Hello World App
  • 4 Minutes to read

Hello World App


Article Summary

This section will explain the code used in Create your First App section.

This is a simple app meant to introduce a variety of controllers, including navigation,  CV (computer vision), and grasping.

In short, we will tell Gary to scan the room for a cup, navigate to it, and raise it in celebration!

from raya.application_base import RayaApplicationBase
from raya.controllers.navigation_controller import ANG_UNIT, POS_UNIT
 
CAMERA = 'head_front'
TARGET_OBJECT = 'cup'
MAP = 'unity_apartment'
MODEL = 'apartment_objects'
ARM_NAME = 'right_arm'
 
class RayaApplication(RayaApplicationBase):
 
   async def setup(self):
       self.motion = await self.enable_controller('motion')
 
       self.nav = await self.enable_controller('navigation')
       if not await self.nav.set_map(MAP, wait_localization=True, timeout=3.0):
           self.finish_app()
 
       self.cv = await self.enable_controller('cv')
       self.detector = await self.cv.enable_model(model='detectors',type='object',
                                                   name=MODEL,
                                                   source=CAMERA,
                                                   model_params={}
                                                   )
 
       self.grasp = await self.enable_controller('grasping')
 
   async def loop(self):
       await self.motion.rotate(angle=360.0, angular_velocity=10.0, ang_unit=ANG_UNIT.DEG, wait=False)

Records from a data collection:
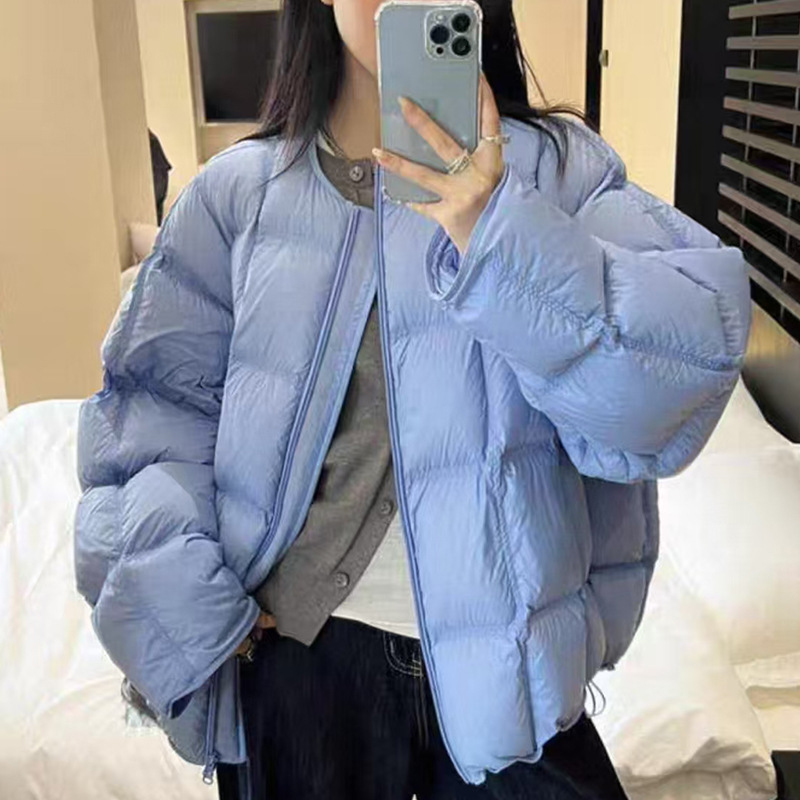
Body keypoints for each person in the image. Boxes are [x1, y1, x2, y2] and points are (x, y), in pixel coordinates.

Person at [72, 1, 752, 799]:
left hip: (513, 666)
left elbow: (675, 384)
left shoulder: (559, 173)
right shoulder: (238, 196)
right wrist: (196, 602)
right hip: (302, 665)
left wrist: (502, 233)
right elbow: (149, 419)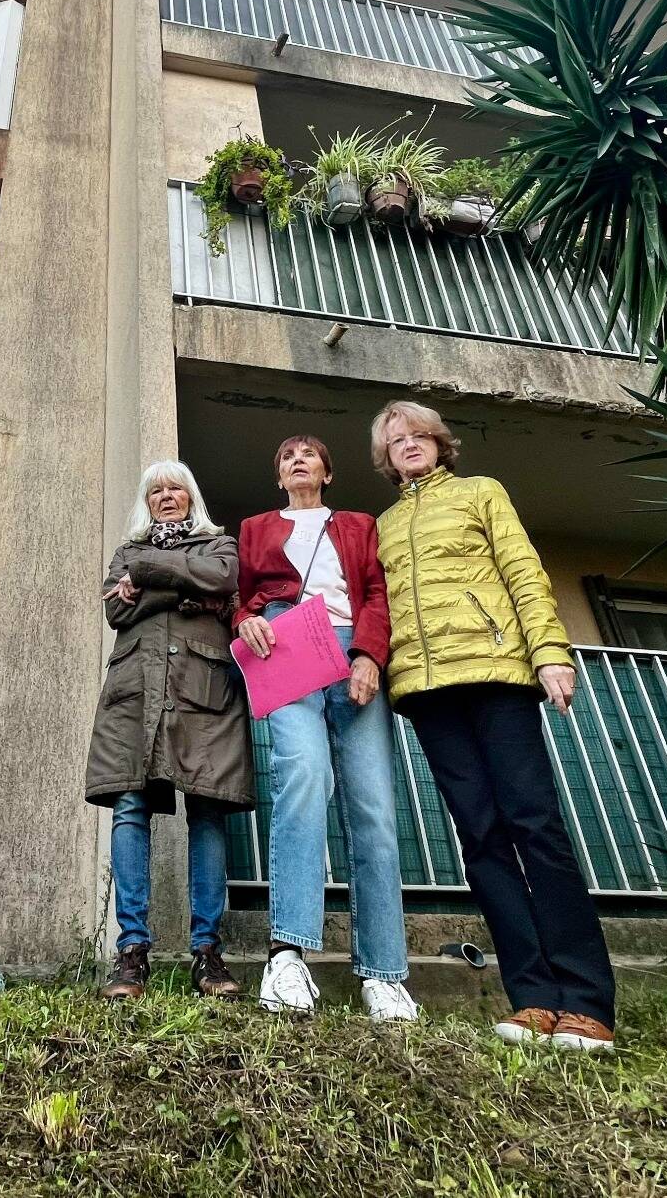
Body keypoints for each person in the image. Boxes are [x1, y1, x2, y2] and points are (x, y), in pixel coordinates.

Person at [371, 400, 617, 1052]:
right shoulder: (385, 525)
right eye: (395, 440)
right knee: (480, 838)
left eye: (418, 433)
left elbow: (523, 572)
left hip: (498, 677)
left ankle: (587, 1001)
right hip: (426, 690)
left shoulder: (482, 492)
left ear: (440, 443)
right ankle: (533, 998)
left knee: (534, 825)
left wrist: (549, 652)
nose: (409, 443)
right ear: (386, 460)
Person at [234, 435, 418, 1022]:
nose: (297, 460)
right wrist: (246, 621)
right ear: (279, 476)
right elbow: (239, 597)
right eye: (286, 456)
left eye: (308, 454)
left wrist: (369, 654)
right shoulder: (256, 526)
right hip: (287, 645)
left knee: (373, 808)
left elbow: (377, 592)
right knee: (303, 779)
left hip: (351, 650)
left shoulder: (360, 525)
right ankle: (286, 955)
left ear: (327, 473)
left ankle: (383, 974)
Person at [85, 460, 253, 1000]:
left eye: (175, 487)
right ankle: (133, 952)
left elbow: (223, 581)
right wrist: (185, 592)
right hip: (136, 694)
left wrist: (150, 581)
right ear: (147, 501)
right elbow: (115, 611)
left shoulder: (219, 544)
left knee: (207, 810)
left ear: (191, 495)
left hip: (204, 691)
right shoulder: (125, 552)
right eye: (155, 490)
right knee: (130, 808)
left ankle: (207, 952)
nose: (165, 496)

...

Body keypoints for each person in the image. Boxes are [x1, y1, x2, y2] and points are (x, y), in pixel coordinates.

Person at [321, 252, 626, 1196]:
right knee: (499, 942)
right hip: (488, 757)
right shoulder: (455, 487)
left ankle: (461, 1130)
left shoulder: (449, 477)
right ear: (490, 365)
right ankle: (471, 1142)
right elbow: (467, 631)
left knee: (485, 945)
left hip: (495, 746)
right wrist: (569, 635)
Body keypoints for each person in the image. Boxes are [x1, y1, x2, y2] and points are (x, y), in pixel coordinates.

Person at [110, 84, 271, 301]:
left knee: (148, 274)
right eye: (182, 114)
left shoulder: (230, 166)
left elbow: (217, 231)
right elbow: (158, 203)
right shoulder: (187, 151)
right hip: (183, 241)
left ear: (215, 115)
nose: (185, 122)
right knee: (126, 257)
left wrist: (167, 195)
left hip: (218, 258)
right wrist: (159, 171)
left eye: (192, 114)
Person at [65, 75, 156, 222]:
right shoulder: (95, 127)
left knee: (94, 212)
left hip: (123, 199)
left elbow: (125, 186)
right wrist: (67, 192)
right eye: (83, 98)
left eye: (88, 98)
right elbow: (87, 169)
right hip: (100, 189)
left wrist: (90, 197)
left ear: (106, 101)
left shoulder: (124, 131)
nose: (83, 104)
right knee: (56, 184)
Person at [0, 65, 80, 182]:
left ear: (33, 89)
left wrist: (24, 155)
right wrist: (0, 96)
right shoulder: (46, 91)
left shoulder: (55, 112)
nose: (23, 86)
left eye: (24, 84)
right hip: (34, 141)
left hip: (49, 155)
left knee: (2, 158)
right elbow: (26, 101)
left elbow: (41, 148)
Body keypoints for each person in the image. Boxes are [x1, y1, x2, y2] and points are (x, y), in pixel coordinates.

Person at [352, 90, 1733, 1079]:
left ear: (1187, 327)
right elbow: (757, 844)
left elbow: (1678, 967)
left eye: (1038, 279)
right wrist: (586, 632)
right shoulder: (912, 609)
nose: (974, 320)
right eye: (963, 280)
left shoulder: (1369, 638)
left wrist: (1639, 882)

---

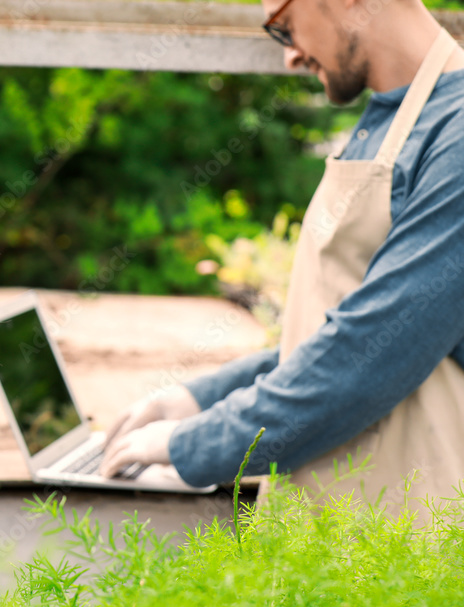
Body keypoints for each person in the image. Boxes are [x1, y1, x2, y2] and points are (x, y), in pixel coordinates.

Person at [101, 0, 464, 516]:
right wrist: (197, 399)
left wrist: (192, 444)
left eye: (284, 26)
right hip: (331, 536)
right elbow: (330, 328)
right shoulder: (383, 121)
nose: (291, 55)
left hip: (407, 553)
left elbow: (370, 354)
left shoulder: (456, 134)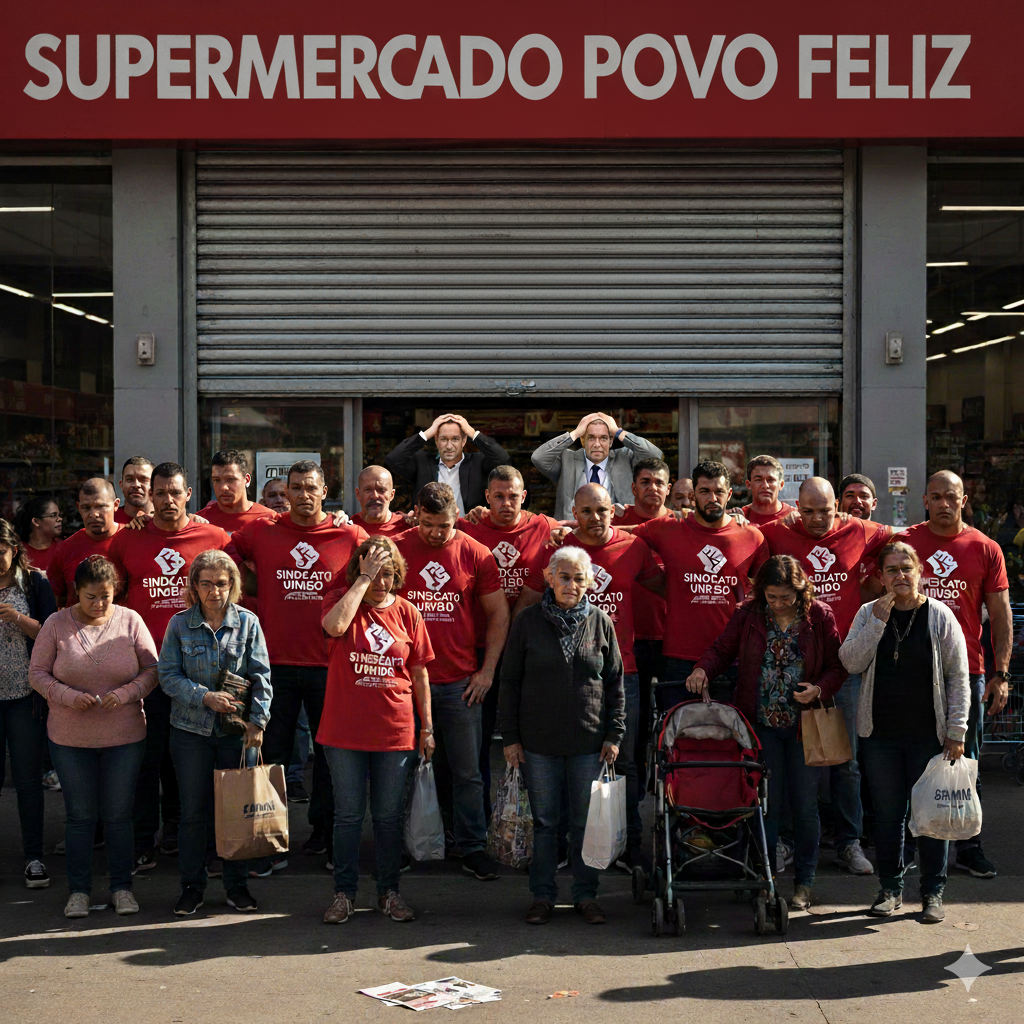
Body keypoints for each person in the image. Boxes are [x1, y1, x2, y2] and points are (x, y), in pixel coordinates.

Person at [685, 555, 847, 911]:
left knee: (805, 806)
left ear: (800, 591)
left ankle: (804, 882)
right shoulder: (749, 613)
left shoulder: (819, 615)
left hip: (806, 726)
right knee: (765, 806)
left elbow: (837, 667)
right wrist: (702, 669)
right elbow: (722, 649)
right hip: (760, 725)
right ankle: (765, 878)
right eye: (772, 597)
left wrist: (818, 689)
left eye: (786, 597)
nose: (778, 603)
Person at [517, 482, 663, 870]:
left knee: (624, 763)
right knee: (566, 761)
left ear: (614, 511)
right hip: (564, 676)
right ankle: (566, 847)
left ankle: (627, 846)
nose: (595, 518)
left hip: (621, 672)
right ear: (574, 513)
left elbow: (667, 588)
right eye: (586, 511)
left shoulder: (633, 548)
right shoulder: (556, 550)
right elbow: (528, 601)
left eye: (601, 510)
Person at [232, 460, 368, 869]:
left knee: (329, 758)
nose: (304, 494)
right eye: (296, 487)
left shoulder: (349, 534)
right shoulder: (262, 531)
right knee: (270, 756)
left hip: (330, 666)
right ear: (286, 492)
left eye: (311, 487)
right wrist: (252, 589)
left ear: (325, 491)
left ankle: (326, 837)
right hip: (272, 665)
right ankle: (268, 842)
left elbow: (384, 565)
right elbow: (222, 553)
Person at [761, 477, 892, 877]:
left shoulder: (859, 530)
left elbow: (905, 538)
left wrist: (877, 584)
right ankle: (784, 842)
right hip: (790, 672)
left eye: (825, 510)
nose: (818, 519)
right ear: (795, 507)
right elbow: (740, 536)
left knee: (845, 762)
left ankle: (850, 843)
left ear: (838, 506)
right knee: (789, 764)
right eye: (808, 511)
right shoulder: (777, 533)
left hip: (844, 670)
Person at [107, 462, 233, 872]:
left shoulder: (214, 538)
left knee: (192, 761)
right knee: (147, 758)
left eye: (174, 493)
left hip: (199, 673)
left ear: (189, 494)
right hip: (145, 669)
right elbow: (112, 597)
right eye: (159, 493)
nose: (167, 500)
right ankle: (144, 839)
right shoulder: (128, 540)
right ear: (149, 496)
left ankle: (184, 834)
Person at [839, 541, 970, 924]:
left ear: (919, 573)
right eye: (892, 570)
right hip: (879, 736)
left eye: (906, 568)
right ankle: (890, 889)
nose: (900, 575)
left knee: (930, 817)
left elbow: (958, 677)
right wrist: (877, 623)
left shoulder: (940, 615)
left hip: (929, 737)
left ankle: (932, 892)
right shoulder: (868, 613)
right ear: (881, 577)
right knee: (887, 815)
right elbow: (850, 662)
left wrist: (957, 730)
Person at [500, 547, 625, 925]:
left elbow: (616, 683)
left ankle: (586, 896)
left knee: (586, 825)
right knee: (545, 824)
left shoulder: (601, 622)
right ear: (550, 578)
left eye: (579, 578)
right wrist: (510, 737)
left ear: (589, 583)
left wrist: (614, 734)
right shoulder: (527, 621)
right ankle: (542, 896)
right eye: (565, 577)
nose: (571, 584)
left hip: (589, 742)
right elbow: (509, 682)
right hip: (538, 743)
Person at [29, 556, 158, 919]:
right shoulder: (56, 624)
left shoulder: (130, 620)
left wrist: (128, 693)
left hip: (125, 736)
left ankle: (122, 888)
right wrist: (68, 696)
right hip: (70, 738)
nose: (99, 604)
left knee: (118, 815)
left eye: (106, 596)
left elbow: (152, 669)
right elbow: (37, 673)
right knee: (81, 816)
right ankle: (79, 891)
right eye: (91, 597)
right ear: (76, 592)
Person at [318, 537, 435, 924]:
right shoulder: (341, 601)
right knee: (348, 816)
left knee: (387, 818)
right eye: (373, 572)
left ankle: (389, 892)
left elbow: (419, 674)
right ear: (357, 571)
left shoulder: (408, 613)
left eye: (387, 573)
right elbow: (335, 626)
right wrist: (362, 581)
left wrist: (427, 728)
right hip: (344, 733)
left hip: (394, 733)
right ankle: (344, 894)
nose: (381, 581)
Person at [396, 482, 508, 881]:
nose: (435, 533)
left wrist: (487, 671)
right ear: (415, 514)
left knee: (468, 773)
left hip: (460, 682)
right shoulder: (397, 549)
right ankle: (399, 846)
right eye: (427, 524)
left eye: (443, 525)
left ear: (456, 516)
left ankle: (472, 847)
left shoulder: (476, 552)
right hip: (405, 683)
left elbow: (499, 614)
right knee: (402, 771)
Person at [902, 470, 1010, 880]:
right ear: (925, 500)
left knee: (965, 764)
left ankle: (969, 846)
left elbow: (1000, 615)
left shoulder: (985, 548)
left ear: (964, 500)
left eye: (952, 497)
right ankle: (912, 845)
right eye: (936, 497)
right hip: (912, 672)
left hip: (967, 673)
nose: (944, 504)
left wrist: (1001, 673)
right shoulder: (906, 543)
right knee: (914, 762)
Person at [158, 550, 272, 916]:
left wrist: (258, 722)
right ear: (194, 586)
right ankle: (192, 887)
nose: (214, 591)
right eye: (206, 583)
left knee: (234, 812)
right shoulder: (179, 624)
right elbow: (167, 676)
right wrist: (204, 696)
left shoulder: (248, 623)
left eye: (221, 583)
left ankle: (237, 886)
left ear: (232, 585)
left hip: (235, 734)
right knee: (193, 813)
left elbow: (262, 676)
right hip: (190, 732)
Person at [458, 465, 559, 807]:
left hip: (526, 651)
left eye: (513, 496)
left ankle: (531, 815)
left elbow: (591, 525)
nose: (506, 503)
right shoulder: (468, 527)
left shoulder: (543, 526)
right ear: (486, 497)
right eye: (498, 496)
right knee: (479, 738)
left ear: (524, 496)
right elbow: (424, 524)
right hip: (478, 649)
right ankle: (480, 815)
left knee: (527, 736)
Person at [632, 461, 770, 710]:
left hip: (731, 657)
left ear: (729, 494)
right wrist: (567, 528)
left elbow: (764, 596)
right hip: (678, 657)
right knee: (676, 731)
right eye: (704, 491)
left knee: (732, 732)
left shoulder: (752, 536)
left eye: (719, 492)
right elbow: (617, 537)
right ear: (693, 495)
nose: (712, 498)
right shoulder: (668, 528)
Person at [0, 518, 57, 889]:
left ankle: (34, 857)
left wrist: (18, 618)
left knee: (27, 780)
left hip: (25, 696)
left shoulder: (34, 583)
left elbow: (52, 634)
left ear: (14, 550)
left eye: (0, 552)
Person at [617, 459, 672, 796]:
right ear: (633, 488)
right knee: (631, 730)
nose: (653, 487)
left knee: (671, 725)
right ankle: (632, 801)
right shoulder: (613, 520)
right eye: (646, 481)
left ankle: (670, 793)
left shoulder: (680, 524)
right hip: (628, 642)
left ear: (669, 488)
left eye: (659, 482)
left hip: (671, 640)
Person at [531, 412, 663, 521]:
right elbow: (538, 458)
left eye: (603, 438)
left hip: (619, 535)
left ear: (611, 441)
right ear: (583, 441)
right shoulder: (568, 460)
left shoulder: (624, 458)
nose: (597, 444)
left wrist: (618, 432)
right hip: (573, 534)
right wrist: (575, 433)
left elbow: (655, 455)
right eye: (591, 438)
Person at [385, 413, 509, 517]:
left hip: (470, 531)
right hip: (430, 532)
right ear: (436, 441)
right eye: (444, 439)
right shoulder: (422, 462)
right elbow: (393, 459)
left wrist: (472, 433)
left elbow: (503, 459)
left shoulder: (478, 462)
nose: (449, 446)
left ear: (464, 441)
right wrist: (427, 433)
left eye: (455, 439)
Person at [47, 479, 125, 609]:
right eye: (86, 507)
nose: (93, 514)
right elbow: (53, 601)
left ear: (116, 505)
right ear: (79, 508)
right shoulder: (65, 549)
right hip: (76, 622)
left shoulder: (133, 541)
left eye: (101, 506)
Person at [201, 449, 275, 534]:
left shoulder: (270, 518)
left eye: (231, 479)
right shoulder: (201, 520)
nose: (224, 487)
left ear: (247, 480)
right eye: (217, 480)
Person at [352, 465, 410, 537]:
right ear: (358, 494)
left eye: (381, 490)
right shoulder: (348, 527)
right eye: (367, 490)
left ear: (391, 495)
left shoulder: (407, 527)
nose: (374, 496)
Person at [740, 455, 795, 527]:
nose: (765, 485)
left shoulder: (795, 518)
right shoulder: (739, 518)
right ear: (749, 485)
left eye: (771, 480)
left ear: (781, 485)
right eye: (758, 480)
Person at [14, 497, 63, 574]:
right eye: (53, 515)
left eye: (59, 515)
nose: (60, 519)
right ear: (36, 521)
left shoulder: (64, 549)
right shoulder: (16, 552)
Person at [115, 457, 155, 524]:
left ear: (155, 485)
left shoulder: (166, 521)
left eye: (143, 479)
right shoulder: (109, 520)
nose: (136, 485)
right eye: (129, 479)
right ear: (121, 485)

▶ PROBLEMS TO SOLVE
**a.** Please reproduce the Hello World app page word for word, starting with "self.grasp = await" and going on through "angular_velocity=10.0, ang_unit=ANG_UNIT.DEG, wait=False)".
**b.** Write the next part of the Hello World app page, picking up right after its last line.

▶ PER-TASK OUTPUTS
**a.**
self.grasp = await self.enable_controller('grasping')
 
   async def loop(self):
       await self.motion.rotate(angle=360.0, angular_velocity=10.0, ang_unit=ANG_UNIT.DEG, wait=False)

**b.**
      
       resp = await self.detector.find_objects([TARGET_OBJECT], wait=True, timeout=40.0)
       if resp and self.motion.is_moving():
           await self.motion.cancel_motion()
       else:
           self.finish_app()
 
       obj_x = resp[0]['center_point_map'][0]
       obj_y = resp[0]['center_point_map'][1]
 
       await self.sleep(1.0)
 
       await self.nav.navigate_close_to_position(x=obj_x, y=obj_y,
                                               pos_unit=POS_UNIT.METERS,
                                               wait=True)
  
       await self.sleep(1.0)
 
       await self.grasp.pick_object(detector_model=MODEL,
               source=CAMERA, object_name=TARGET_OBJECT,
               wait=True)
      
       self.finish_app()
 
   async def finish(self):
       if self.motion.is_moving():
           await self.motion.cancel_motion()

This is the full code. Let's analyze this code line by line:

Imports & Constants

from raya.application_base import RayaApplicationBase
from raya.controllers.navigation_controller import ANG_UNIT, POS_UNIT

These imports grant us access to crucial functionalities. The RayaApplicationBase library is a staple in every Ra-Ya app, as it embeds all the needed functions for controlling Gary. The main application class must be called RayaApplication, and must inherit from RayaApplicationBase. All the application functionalities should be written inside this class.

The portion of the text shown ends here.